Die weite Bucht von Lipari, Blickrichtung nach Süden

Kommt man im Sommer, wird man in der Mitte der Bucht viele Schwimmstege zum Festmachen vorfinden. Bei einem Wetterwechsel mit Wind aus Osten oder Süden kann es dort aber ungemütlich werden. Wirklich sicher liegt man nur in der kleinen Marina Porto di Pignataro am Nordende der Bucht, die über eine schützende Mole verfügt. Einen Liegeplatz in dieser Marina wird man jedoch nur in der Vor- oder Nachsaison bekommen. Die Monate Juli und August sind ohnehin für einen Segeltörn nicht zu empfehlen, da die Liparischen Inseln in dieser Zeit überlaufen sind. Außerdem ist es viel zu heiß und die (Liege-) Preise vervielfachen sich.

Die Stege der Marina di Porto Pignataro

Die nachfolgend beschriebene Radtour führt mit der Ausnahme des äußersten Südens einmal um die ganze Insel:

Streckenverlauf und Höhenprofil der Radtour auf Lipari.
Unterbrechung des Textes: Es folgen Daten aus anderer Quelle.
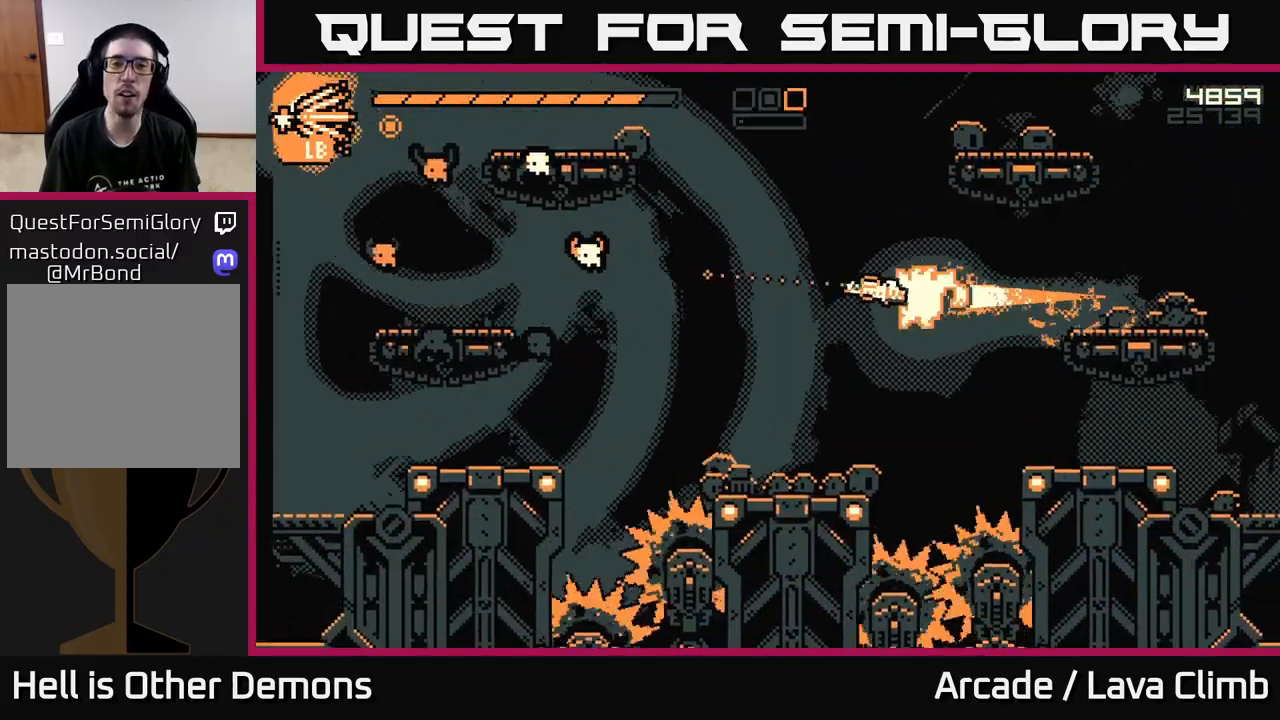
{"dt_ms": 500, "buttons": [], "left_stick": "center", "right_stick": "up-left", "events": [[167, "right_stick", "up-left"], [383, "R2", "down"], [400, "left_stick", "center"], [483, "R2", "up"]]}
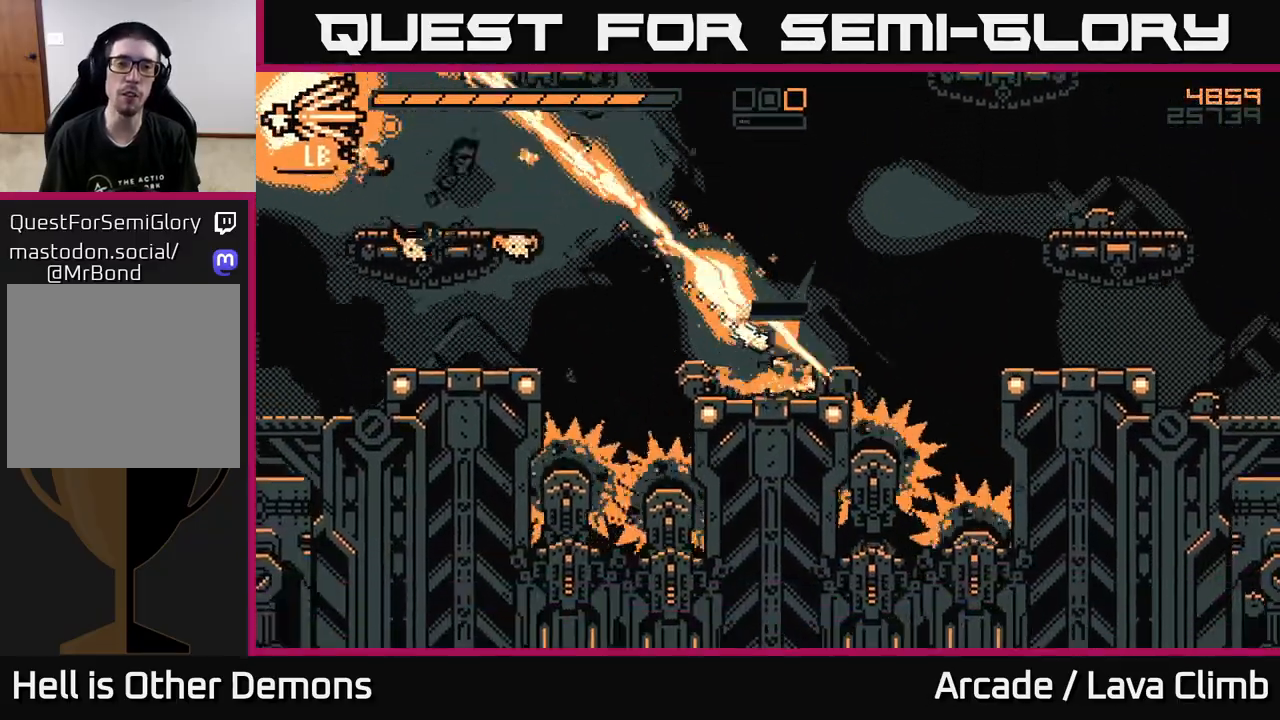
{"dt_ms": 500, "buttons": [], "left_stick": "right", "right_stick": "left", "events": [[150, "left_stick", "right"], [200, "right_stick", "left"], [283, "L2", "down"], [450, "L2", "up"]]}
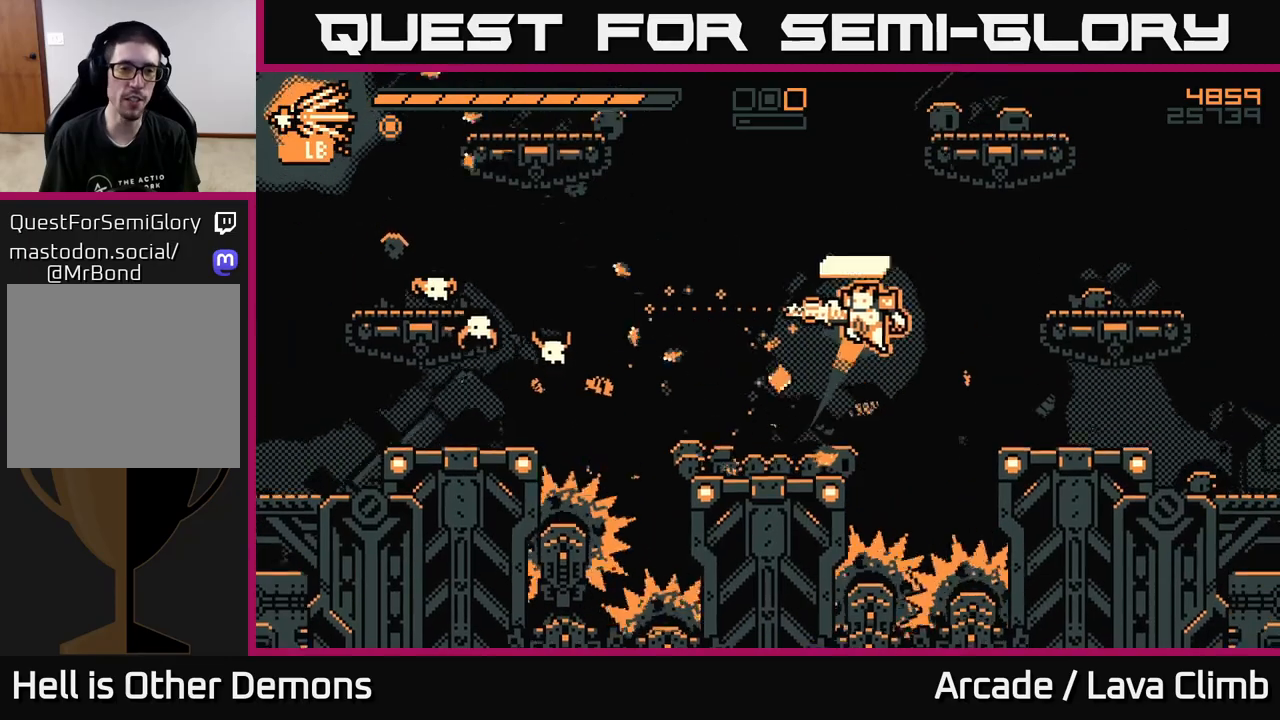
{"dt_ms": 500, "buttons": ["R2"], "left_stick": "center", "right_stick": "up-left", "events": [[33, "left_stick", "left"], [433, "R2", "down"], [450, "left_stick", "center"], [483, "right_stick", "up-left"]]}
GPX-Daten stehen hier zum Download bereit

Erstes Ziel ist schon nach wenigen Kilometern die Akropolis der Stadt. Auf dem Weg dahin gibt es mehrere Möglichkeiten, Fahrräder (vereinzelt auch Ebikes und viele Motorroller) auszuleihen. Über eine steil ansteigende Straße erreicht man die Festung.

Die Räder stellt man am Platz vor der Festung ab und gelangt durch mehrere Tore in das Innere der Anlage:

Auf der Akropolis von Lipari

Die Akropolis von Lipari ist eine geologische und geschichtliche Besonderheit. Wie in Pompei haben die wiederholten Vulkanausbrüche auf den Inseln, insbesondere auf der unmittelbar benachbarten Insel Vulcano, 10 Meter dicke Ablagerungen erzeugt, unter denen sich Besiedelungsspuren der Steinzeit erhalten haben. Nach umfangreichen Ausgrabungen im letzten Jahrhundert kann man heute direkt gegenüber der Kathedrale aus dem 18. Jhd. Grundmauern von mehreren Hütten aus der Jungsteinzeit sehen.

Wie man sich die Wohnverhältnisse vor 5000 Jahren vorstellen muss, zeigt das Museum auf einem Bild:

Die Insel Lipari ist neben der Insel Melos in der Ägais der einzige Ort im ganzen Mittelmeerraum, wo sich Obsidian findet. Das schwarze Vulkanglas war in der Jungsteinzeit hochbegehrt, da es schärfer als Feuerstein ist. In der Tat stößt man auf Lipari überall auf Obsidian, beispielsweise hier, verbaut in einer Mauer eines modernen Hauses.

Schwarzer Obsidian in einer Mauer

Das Museum zeigt, wie aus faustgroßen Brocken einzelne Klingen abgeschlagen worden sind:

Die Herstellung von Klingen aus Obsidian

Man hat ganze Tonkrüge mit hunderten Obsidianklingen gefunden, die auf diese Weise „in den Versand“ gegangen sind. Denn das Material ist zwar scharf, aber auch spröde, so dass der Verbrauch der Steinklingen recht hoch gewesen sein muss. Ein perfektes Geschäftsmodell für die Produzenten aus Lipari, die in der Jungsteinzeit den ganzen westlichen Mittelmeerraum beliefert haben.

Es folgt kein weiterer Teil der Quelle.